Roughly 48 hours earlier, Mr. Griffin had announced his decision to remove Keith Olbermann and Chris Matthews from anchoring big political nights for his network. Henceforth, according to Mr. Griffin’s dictum, NBC News’ chief White House correspondent, David Gregory, would handle the news duties for MSNBC. Mr. Matthews and Mr. Olbermann would shift into purely revved-up pundit mode.

This morning, Mr. Griffin was batting back a report from the New York Post that Jeffrey Immelt, CEO of NBC’s parent company General Electric, had facilitated the change after “a lot, maybe thousands” of shareholders had called up to complain about Mr. Olbermann’s performance in the anchor chair during the Democratic and Republican national conventions.

“This makes me so mad, because it’s so untrue,” Mr. Griffin said. “Somebody is spreading rumors. It’s wrong. It’s getting into the echo chamber.”

On any other day, the dispute could be chalked up to the long-running feud between a newspaper owned by News Corp. and the cable-news network that airs Countdown With Keith Olbermann.

But Mr. Griffin’s decision, coming as it did on the heels of criticism from his sister-brothers over at the main news division of NBC and from the floor of the Republican National Convention, has taken on more importance than some internecine media squabble. MSNBC has become the poster child of the chastened media, now (finally!) ready to treat the McCain campaign fairly, and to pay its obeisances to the “straight” journalists of NBC (Brian Williams, Tom Brokaw), whose bosses themselves won’t sacrifice prime time to put them on the air wall-to-wall during events as uninspiring as the conventions.

So how did it happen, according to Phil Griffin?

The “beauty of my job,” he said, was that nobody from GE had ever big-footed his domain. He said he dealt purely with NBC Universal’s president and CEO, Jeff Zucker, and NBC News’ president, Steve Capus. He had come to this decision, he said, after consulting first with Mr. Olbermann and later with Mr. Matthews.

He said they had been having a philosophical debate on the subject for months. “I think what came to a head this time is that our guys don’t want to be restrained,” said Mr. Griffin. “That was it. … If you move a chair over, you can say what you really think.”

It had indeed been a months-long debate, and a philosophical one. That it never saw any practical results until the convention is probably as much a matter of circumstance as anything else. But the circumstances build a case that has not looked good for Mr. Griffin and his people.

## STUDY MATERIAL

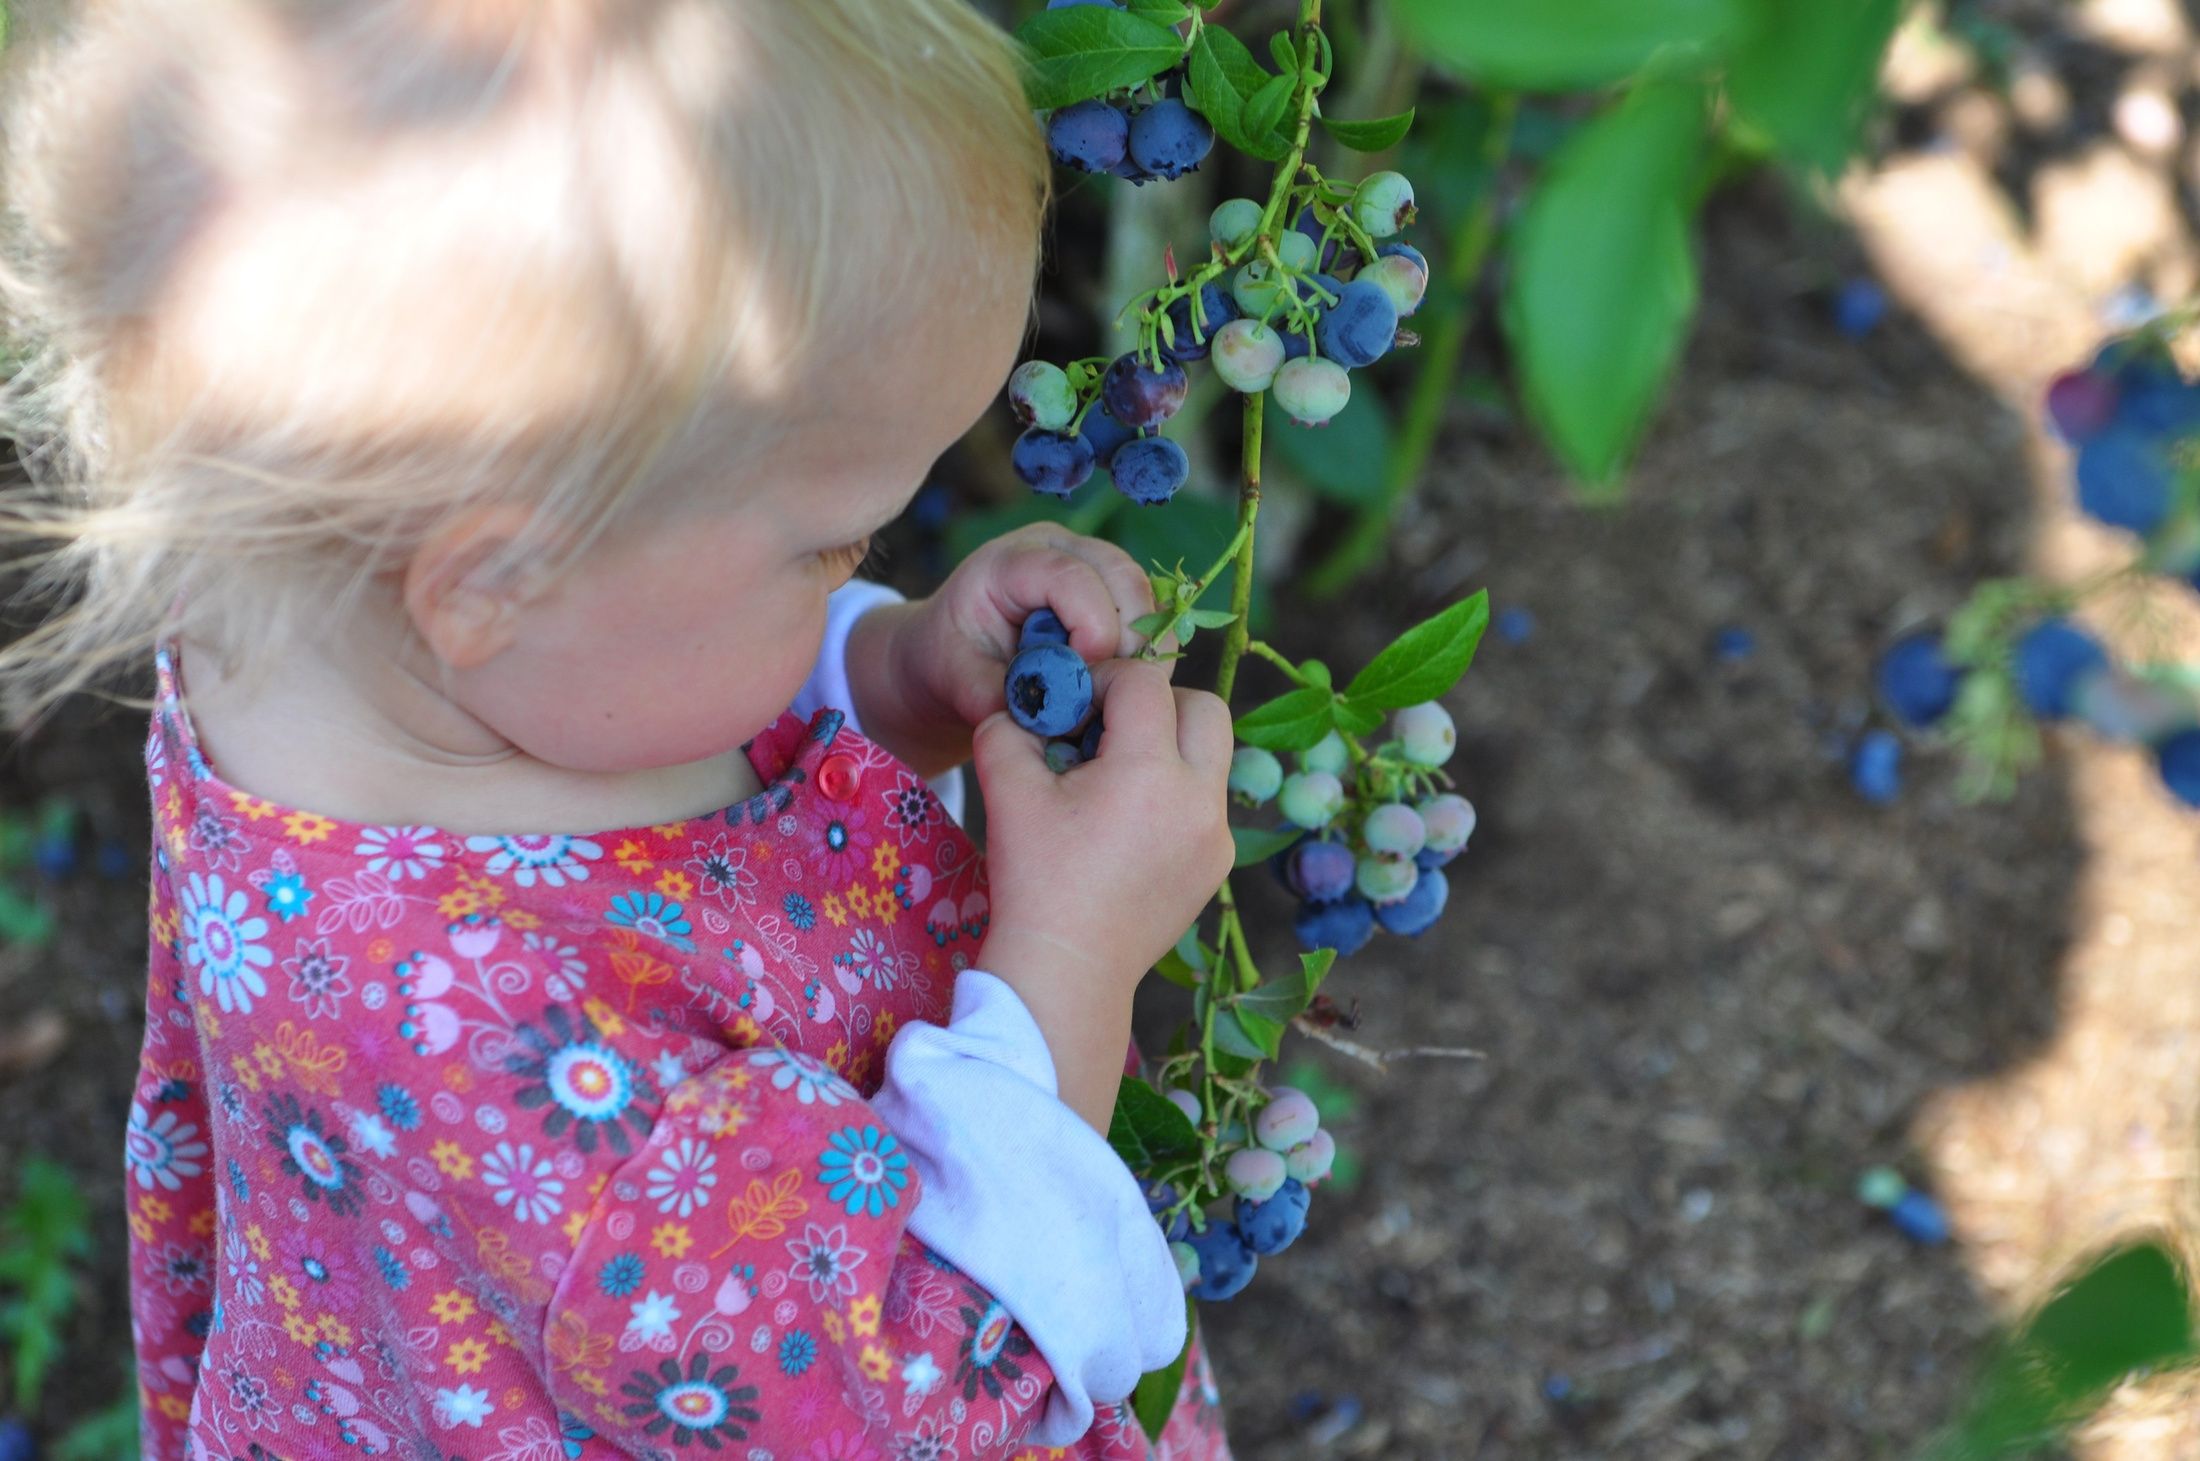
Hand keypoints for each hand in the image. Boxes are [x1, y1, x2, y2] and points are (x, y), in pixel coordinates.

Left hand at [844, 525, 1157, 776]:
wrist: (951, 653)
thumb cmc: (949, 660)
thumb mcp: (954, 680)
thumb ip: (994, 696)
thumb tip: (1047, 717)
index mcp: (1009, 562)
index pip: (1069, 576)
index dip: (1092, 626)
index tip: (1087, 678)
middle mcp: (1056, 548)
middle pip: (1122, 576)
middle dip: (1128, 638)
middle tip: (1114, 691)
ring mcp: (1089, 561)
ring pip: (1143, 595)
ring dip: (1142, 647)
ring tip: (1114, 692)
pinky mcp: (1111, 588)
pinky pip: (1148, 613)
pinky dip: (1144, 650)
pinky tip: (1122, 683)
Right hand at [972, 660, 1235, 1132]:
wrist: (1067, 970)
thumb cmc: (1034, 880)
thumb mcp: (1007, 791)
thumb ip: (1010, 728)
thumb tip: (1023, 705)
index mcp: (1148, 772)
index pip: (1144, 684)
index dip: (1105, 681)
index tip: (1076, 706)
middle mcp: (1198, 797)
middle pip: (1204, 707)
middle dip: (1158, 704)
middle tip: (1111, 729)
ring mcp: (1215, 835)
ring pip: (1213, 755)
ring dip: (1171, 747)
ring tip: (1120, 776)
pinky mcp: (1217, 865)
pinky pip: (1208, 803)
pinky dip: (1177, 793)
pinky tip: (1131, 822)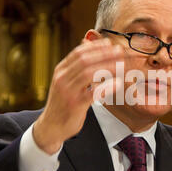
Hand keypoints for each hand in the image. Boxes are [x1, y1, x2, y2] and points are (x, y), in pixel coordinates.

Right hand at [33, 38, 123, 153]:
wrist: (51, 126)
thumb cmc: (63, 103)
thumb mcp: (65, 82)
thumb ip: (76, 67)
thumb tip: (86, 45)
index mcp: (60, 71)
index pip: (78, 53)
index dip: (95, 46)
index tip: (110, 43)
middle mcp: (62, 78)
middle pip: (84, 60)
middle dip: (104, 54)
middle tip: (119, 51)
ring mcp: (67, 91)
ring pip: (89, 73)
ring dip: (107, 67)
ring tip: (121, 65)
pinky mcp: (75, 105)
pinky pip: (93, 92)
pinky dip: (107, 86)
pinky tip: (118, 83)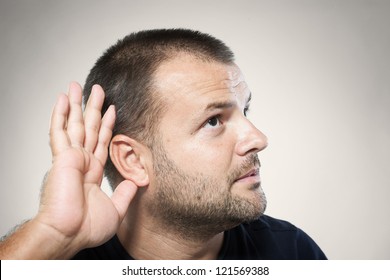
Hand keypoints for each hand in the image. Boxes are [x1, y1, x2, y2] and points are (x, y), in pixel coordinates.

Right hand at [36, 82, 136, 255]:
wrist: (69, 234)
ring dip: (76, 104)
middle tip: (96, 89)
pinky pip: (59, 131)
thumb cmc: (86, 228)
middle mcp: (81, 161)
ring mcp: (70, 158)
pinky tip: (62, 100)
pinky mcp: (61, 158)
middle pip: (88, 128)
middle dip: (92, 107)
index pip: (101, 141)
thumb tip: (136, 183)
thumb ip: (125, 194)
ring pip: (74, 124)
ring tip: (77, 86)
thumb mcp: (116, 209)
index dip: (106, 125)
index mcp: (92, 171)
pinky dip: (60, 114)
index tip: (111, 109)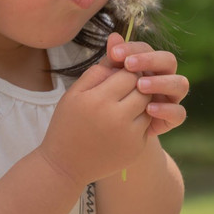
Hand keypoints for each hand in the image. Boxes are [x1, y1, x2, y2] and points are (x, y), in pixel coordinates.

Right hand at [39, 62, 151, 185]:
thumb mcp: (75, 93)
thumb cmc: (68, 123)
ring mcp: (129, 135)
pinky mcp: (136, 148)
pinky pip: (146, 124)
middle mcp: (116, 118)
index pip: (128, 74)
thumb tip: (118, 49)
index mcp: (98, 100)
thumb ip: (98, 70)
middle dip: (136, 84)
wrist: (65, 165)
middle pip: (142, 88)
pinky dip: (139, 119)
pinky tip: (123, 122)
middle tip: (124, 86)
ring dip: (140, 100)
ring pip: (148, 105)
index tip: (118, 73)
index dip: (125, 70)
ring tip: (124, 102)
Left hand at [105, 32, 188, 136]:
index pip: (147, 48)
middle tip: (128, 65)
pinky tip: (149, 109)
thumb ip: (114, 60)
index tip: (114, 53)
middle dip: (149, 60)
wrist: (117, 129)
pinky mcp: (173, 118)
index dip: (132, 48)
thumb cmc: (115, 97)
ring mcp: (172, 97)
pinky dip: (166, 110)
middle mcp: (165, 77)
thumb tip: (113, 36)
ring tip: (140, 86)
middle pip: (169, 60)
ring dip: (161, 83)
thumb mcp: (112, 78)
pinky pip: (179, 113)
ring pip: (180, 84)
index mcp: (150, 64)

## TASK TO CARRY OUT
Copy the stretch of the MSNBC article that begins at "But Mr. Griffin’s" and stops after "to Phil Griffin?", swapping "Tom Brokaw" for "Lester Holt".

## RESPONSE
But Mr. Griffin’s decision, coming as it did on the heels of criticism from his sister-brothers over at the main news division of NBC and from the floor of the Republican National Convention, has taken on more importance than some internecine media squabble. MSNBC has become the poster child of the chastened media, now (finally!) ready to treat the McCain campaign fairly, and to pay its obeisances to the “straight” journalists of NBC (Brian Williams, Lester Holt), whose bosses themselves won’t sacrifice prime time to put them on the air wall-to-wall during events as uninspiring as the conventions.

So how did it happen, according to Phil Griffin?